*** Passage shown ***

The attack was unusual because strict gun control makes it rare for non-security personnel to have access to guns. Most terrorist attacks on Israelis in 2015/16 were stabbing attacks or vehicle ramming attacks, making this the deadliest attack on Israelis since the June 2016 Tel Aviv shooting.

==Attacker==
The gunman, Musbah Abu Sbaih, (alt. Mesbah Abu Sbaih), (39) was a member of Hamas. was a resident of the East Jerusalem neighborhood of Silwan. He had a long police record, with Yossi Melman remarking that Sbaih had a "record of involvement in provocations regarding the Temple Mount, incitement, friction with security forces, and serving a year in prison".

On the day of the shooting, the Sbaih was due to begin serving a four-month prison sentence for assaulting a police officer in 2013. According to a Hamas statement following the attack, Abu Sbaih was due to serve a 4-month term of "administrative detention," but, "Instead of handing himself over, he chose the best way of the holy warriors, to carry out a heroic attack." Hamas claimed credit for the killings, and described Sbaih as a man known as the "Lion of Al Aqsa."

==Response==

===Israeli response===
Public Security Minister Gilad Erdan blamed the attacks on the fact that, "Incitement is plentiful, and it drives people to commit terror attacks." He stated that Facebook and other social media companies are, "directly responsible for what's happening." Callin it, "Scandalous that Facebook reopened Hamas' pages last week in the wake of pressure from the Palestinian street."

====Security measures and arrests====
Israeli police closed the pastry shop belonging to the gunman's family on October 11, describing the shop as a "center for incitement," where videos that "encourage terrorism" were filmed. The family of the killer had celebrated the event by passing out candy to passersby and visitors after the shootings.

Israeli police closed a printing shop in the town of A-Ram that had been publishing posters in praise of the perpetrator, including some posted at his family home. Printing equipment and the stock of incitement posters were seized.

The day after the attack, the perpetrator's 17-year-old daughter, Eiman, posted a video of herself on Facebook in which she said, "We deem my father as martyr. ... I am proud of what my father did. ... We're very happy and proud of our father. ... My father is a great man." She was arrested and detained for 5 days, then released after paying a fine. She was required to stay out of Jerusalem for 2 months, not post on social media, and not give any media interviews for an unstipulated amount of time.

*** End of Passage shown ***
*** Information ***

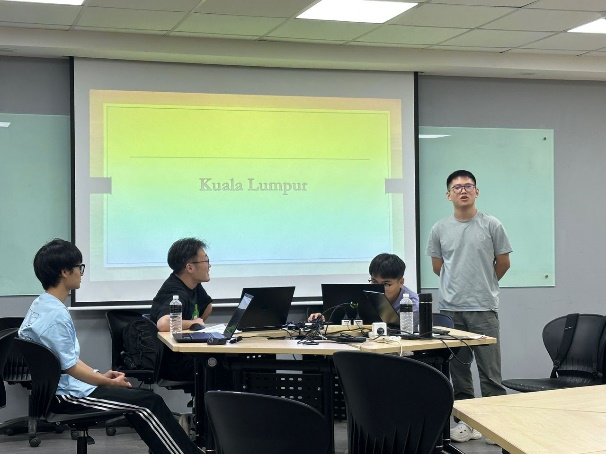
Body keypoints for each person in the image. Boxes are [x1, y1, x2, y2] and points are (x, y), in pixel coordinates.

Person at [19, 238, 200, 454]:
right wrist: (108, 382)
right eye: (79, 267)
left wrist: (99, 375)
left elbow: (68, 360)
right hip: (67, 397)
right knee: (148, 403)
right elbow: (71, 367)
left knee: (145, 401)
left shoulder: (41, 305)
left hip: (61, 391)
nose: (81, 273)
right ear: (65, 272)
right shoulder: (56, 316)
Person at [426, 170, 512, 444]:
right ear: (448, 195)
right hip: (451, 311)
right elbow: (438, 267)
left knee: (490, 372)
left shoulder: (492, 225)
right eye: (457, 187)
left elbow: (503, 263)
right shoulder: (439, 229)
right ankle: (466, 424)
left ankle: (496, 426)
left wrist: (483, 285)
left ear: (476, 191)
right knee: (460, 374)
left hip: (484, 309)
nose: (463, 190)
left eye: (468, 186)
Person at [150, 237, 212, 379]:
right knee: (225, 368)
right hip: (174, 361)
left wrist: (197, 326)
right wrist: (193, 323)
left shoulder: (193, 284)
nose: (209, 266)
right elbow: (163, 324)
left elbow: (208, 306)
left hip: (185, 354)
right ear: (189, 268)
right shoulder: (175, 291)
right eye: (206, 261)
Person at [308, 253, 419, 326]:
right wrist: (324, 319)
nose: (378, 288)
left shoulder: (414, 304)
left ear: (401, 282)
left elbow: (402, 333)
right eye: (374, 282)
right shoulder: (367, 295)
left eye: (386, 284)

*** End of Information ***

• **Problem to solve**:
Please repeat the shooting passage above word for word, from "The attack was" up to and including "Tel Aviv shooting.".

• **Completed exercise**:
The attack was unusual because strict gun control makes it rare for non-security personnel to have access to guns. Most terrorist attacks on Israelis in 2015/16 were stabbing attacks or vehicle ramming attacks, making this the deadliest attack on Israelis since the June 2016 Tel Aviv shooting.